On 14 March, 7 pm, Kaunas Artists’ House presents the screening of “ Deadlock” (1970). This event marks the fourth instalment in the series of independent film screenings initiated by “The Other Cinema” educational platform.
The movie starts in a desert, where Charles Dump, one of its’ main characters, finds an unconscious and wounded young boy with a gun and a suitcase. After checking out the suitcase, Dump finds a 45-inch vinyl record and a pile of money. As the young man regains his consciousness just before Dump rans away, Dump invites him to his abandoned home in a former mining town where he lives with a mad woman and his mute daughter. While Dump aims to steal all the money from the young man, his competitor appears, thus forming a criminal triangle. The level of paranoia and violence rises throughout the film, and this greed-driven fight will end with only one winner.

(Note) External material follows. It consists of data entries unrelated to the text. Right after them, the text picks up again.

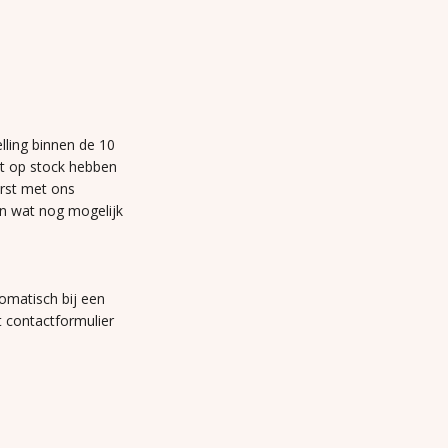
lling binnen de 10
et op stock hebben
erst met ons
n wat nog mogelijk
omatisch bij een
t contactformulier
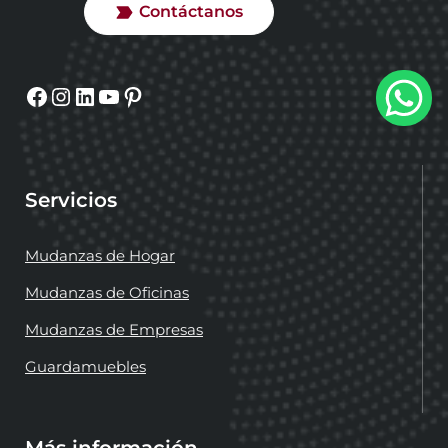
Contáctanos
Facebook
Instagram
LinkedIn
YouTube
Pinterest
Servicios
Mudanzas de Hogar
Mudanzas de Oficinas
Mudanzas de Empresas
Guardamuebles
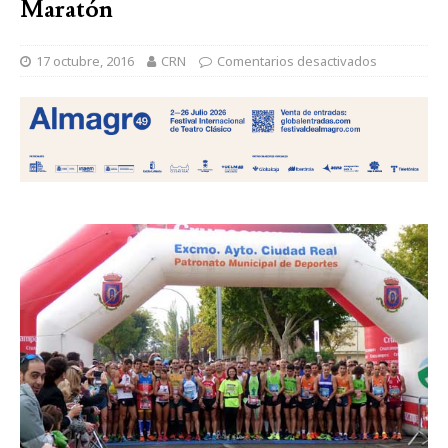
Maratón
17 octubre, 2016
CRN
Comentarios desactivados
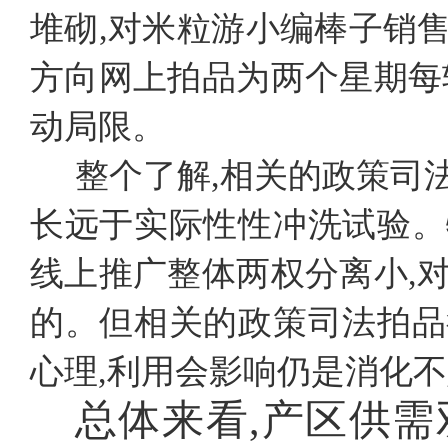
堆砌,对米粒游小编棒子销
方向网上拍品为两个星期每
动局限。
整个了解,相关的政策司
长远于实际性性冲洗试验。
线上推广整体两权分离小,
的。但相关的政策司法拍品
心理,利用会影响仍是消化
总体来看,产区供需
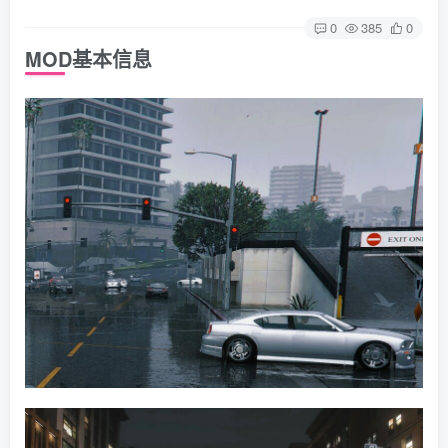
0
385
0
MOD基本信息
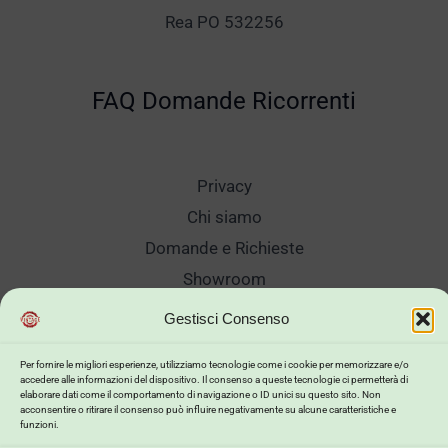
Rea PO 532256
FAQ Domande Ricorrenti
Privacy
Chi siamo
Domande e Richieste
Showroom
Spedizioni
Gestisci Consenso
Sanificazione e Lavaggi
Per fornire le migliori esperienze, utilizziamo tecnologie come i cookie per memorizzare e/o
Reso Cambio Merce
accedere alle informazioni del dispositivo. Il consenso a queste tecnologie ci permetterà di
elaborare dati come il comportamento di navigazione o ID unici su questo sito. Non
Lavora Con Noi
acconsentire o ritirare il consenso può influire negativamente su alcune caratteristiche e
funzioni.
My Account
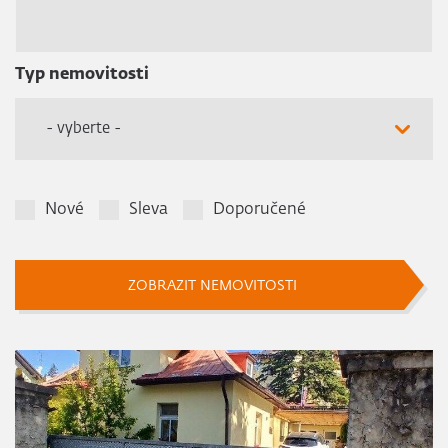
Typ nemovitosti
- vyberte -
Nové
Sleva
Doporučené
ZOBRAZIT NEMOVITOSTI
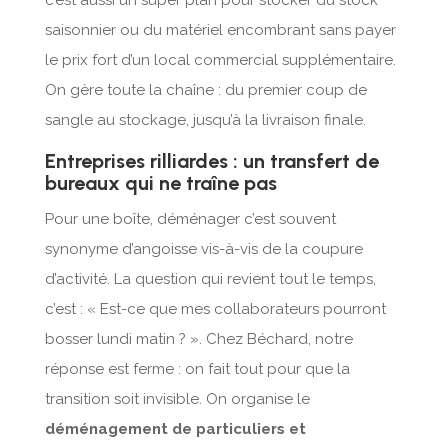
c’est aussi un super plan pour stocker du stock
saisonnier ou du matériel encombrant sans payer
le prix fort d’un local commercial supplémentaire.
On gère toute la chaîne : du premier coup de
sangle au stockage, jusqu’à la livraison finale.
Entreprises rilliardes : un transfert de
bureaux qui ne traîne pas
Pour une boîte, déménager c’est souvent
synonyme d’angoisse vis-à-vis de la coupure
d’activité. La question qui revient tout le temps,
c’est : « Est-ce que mes collaborateurs pourront
bosser lundi matin ? ». Chez Béchard, notre
réponse est ferme : on fait tout pour que la
transition soit invisible. On organise le
déménagement de particuliers et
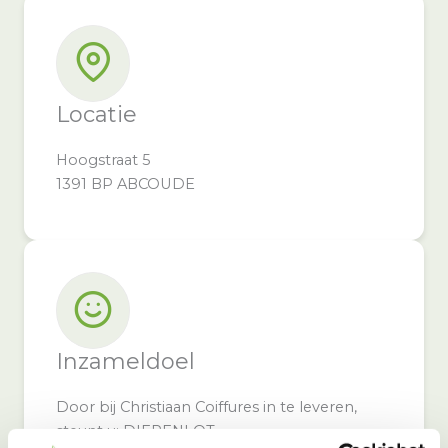
Locatie
Hoogstraat 5
1391 BP ABCOUDE
Inzameldoel
Door bij Christiaan Coiffures in te leveren,
steunt u: DIERENLOT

“The Deadlock” by German director Roland Klick has been created following the best traditions of “Spaghetti” Westerns and classic American criminal films. Although this film is full of cinematic archetypes and iconography, the cowboys’ horses that are inseparable from Westerns are replaced by steel machines. Overall, “The Deadlock” is characterized by its unique atmosphere – the film depicts a remote desert environment and is filled with intense sunlight and extreme close ups, with a soundtrack created by the legendary krautrock band “Can”. During the shooting in Negev desert, the tension was fuelled by the Six-Day War and armed Israeli and Jordanian soldiers.
Although this film was offered to the Cannes Film Festival program, the offer was opposed by German film directors and critics, who feared that “Deadlock” would undermine the new wave of German cinema. For these reasons, the film was only presented in a special screening, which, due to unexpected rainfall, was only visited by a few viewers. Although after a few years the film was forgotten, it has since gained a cult status.
The film was restored by the non-profit organisation “American Film Archive”.
The film will be screened in English.
The visitors are welcome to decide the donation they’d like to contribute. The recommended amount is 3 EUR. Your contributions will be used to obtain screening licenses for upcoming films.
“The Other Cinema” is an educational platform that introduces and overviews obscure films and their stories and personalities. The goal of this platform is to rescue unwittingly abandoned films from obscurity and review the most interesting manifestations of contemporary independent cinema, as well as to promote people’s interest in alternative cinema history and allow them to develop not only good but also bad taste.